Description of the task ▸
Copy out, from the entries below, each line that holds the string "NWFW".

### Given information ###

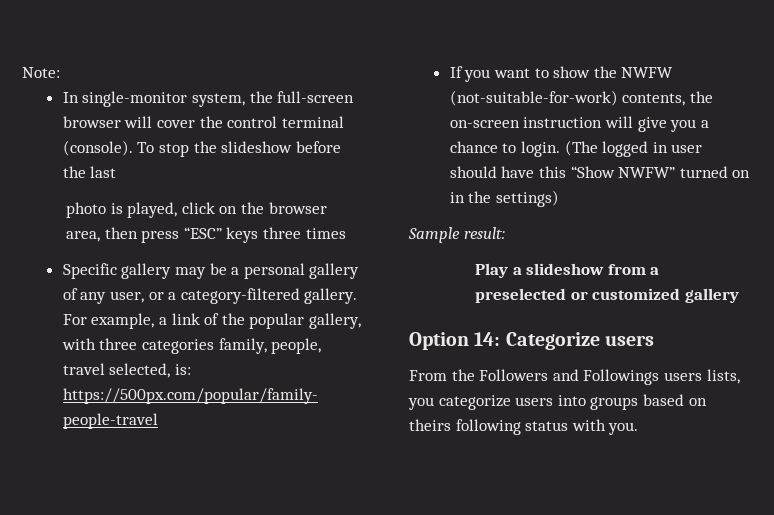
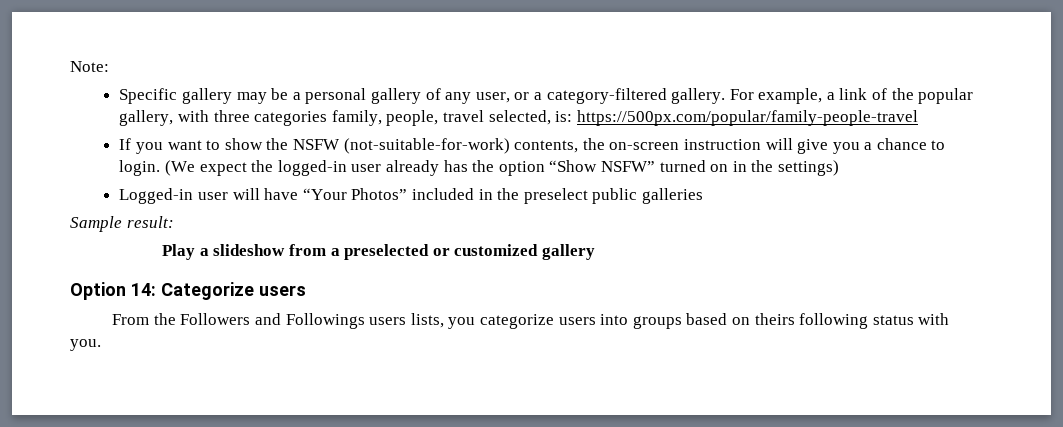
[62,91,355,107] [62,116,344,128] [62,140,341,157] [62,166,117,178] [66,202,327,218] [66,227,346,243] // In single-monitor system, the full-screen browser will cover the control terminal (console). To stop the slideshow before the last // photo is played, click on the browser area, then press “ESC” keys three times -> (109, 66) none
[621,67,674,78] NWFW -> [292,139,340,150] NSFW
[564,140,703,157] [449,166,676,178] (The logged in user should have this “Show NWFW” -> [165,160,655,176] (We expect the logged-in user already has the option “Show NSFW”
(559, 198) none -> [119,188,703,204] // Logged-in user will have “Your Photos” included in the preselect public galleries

###
### Given information ###

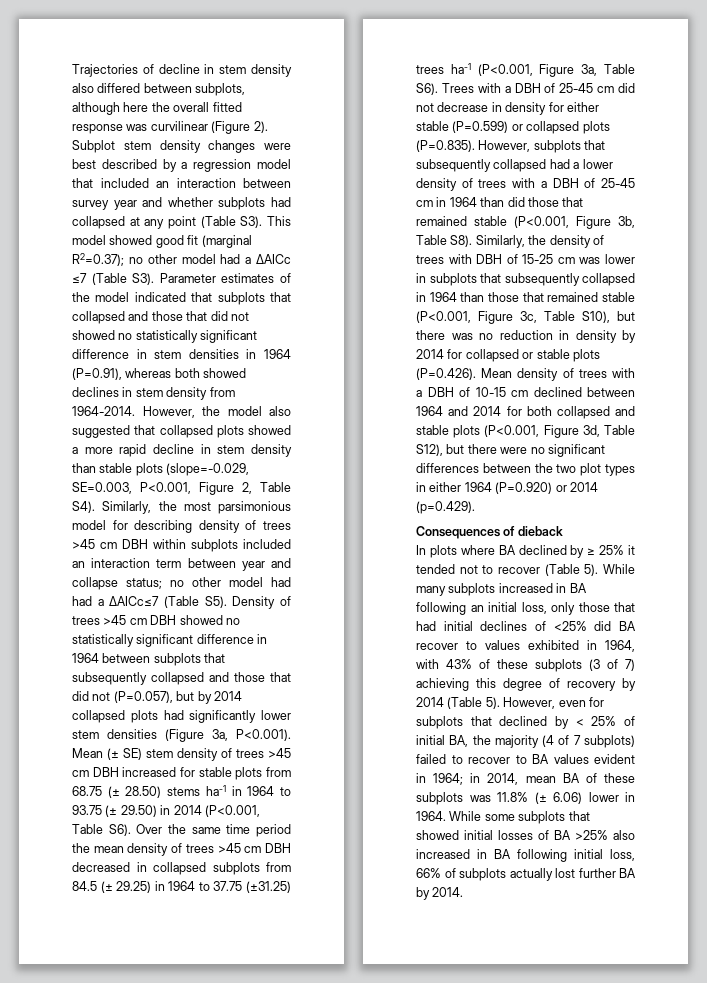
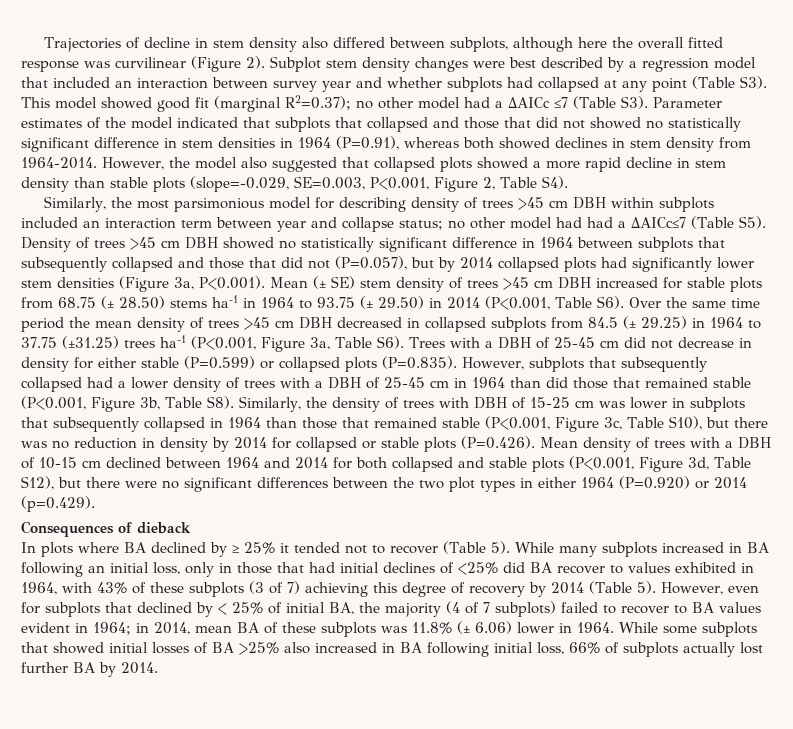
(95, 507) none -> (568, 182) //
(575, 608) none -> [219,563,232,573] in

###
### Given information ###

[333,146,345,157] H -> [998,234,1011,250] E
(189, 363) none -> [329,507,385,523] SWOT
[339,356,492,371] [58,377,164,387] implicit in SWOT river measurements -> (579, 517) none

###

Result ▸
[621,67,674,78] NWFW -> [292,139,340,150] NSFW
[564,140,703,157] [449,166,676,178] (The logged in user should have this “Show NWFW” -> [165,160,655,176] (We expect the logged-in user already has the option “Show NSFW”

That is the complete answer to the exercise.